13 September 2013

Monte Oliveto – 13 September 2013


(As a welcome respite from my words, here is an article from my own Benedictine tradition, by Fr Laurence Freeman, written for “Tablet”.)

In the dry heavy heat of a Tuscan afternoon the bus drops off retreatants, from several continents. They now have to walk carefully down a steep path toward the guest house and monastery.  The path is a parable, made of narrow, ancient terracotta bricks, many crumbling, missing or replaced with new ones. . . Even as they watch their step down the beaten path they see the views over the wooded valleys and breathe in the pungent scent of ginestra. They are also worried about their bags, wondering what their rooms and food will be like. But they are already forgetting London, Houston, Singapore and Geneva and, to their surprise they have already begun to feel at home. They have arrived.

I have seen this for 25 years now, the reactions of those coming for the first time to the annual silent Christian meditation retreat at Monte Oliveto Maggiore, the mother-house of the Olivetan Benedictine congregation. The sheer physical beauty of the place, just south of Siena, is disturbing at first, like being introduced to a very beautiful person. The peaceful is-ness, the self-confidence of the place and the at-homeness of the white habited monks who live here becomes more amazing as you get used to it. There are not many places in the modern world where there is such a combined sense of stability, harmony and hospitality. Your first thought might be that it is so much of a home to someone else that you are condemned to being an outsider. But it proves to be one of those rare places with the grace of making everyone feel at home –meaning you feel you can let go, be yourself, remember who you are.

In an age of religious fundamentalism it is enlightening to find a deeply religious environment, which welcomes people of diverse views and cultures.
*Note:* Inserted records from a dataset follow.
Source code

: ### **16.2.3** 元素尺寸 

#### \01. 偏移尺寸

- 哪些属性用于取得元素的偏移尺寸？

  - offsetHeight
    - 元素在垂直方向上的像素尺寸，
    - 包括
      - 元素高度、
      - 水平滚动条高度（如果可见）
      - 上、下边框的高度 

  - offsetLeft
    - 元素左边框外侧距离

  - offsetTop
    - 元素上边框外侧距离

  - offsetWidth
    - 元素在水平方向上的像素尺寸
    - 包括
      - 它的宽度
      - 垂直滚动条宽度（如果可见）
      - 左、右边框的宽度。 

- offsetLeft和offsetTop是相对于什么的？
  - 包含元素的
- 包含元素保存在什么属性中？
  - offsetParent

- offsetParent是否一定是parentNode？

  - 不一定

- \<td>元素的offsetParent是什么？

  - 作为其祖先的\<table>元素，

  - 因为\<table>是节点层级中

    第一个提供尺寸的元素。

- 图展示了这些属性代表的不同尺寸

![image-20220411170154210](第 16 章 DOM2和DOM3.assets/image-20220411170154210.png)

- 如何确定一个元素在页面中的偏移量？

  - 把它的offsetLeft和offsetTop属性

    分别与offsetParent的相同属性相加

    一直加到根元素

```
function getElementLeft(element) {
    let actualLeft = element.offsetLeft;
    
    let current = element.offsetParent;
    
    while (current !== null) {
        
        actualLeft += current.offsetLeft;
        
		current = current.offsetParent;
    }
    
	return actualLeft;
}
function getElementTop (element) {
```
That does not immediately pounce on differences or apply labels of approval or exclusion. That does not harshly judge and condemn or acquit in the name of Christ or Allah or Yahweh. I guess it is this, the friendship of the body with the mind in an environment of natural beauty, the wondrous friendship found in contemplation with strangers, the being together in a living stream of tradition that has not been dammed and gone stagnant, that makes people feel at home.

God, as Aelred of Rievaulx bravely said, is not only love. God is friendship, with oneself, others and the environment. Those who are not in friendship can know nothing of God - even, and especially, in the most heartless certainty of the religious fundamentalist that they are defending God against his enemies. The anxious homelessness that characterizes our fragmented society, however, has engendered a contemplative homing instinct even deeper than fundamentalism. In a place like this, the homing instinct for God intensifies among human warmth, tolerance, hospitality and gentle religion. It is part of the spiritual search of our time to long for such a feeling of connexion and mutual trust, for a religion that nurtures community rather than division. And perhaps it is this inclusive, catholic sense of being at home with difference that is the meaning of the real presence.

When Bernardo Tolomei, a rich Sienese nobleman came here to seek God 700 years ago he was abandoning a comfortable home for what was then a dangerous wilderness. He lived in prayerful solitude and when companions joined him, adopted the Rule of St Benedict. St Catherine of Siena, a Joan Chittister of her day, berated him, as she lambasted bishops and clergy for their lukewarmness, for accepting too many monks from wealthy families, and he obediently widened his vocation base. . . .When plague struck Siena he left his new contemplative home and returned to care for the dying in his old city where he too soon fell sick and died. The cycle of his journey shows that the peaceful sense of being at home is not restricted to one place and that the more you let go of it the more you are at home. If you really are at home with the self in God you will find yourself at home, in peace and compassion, everywhere.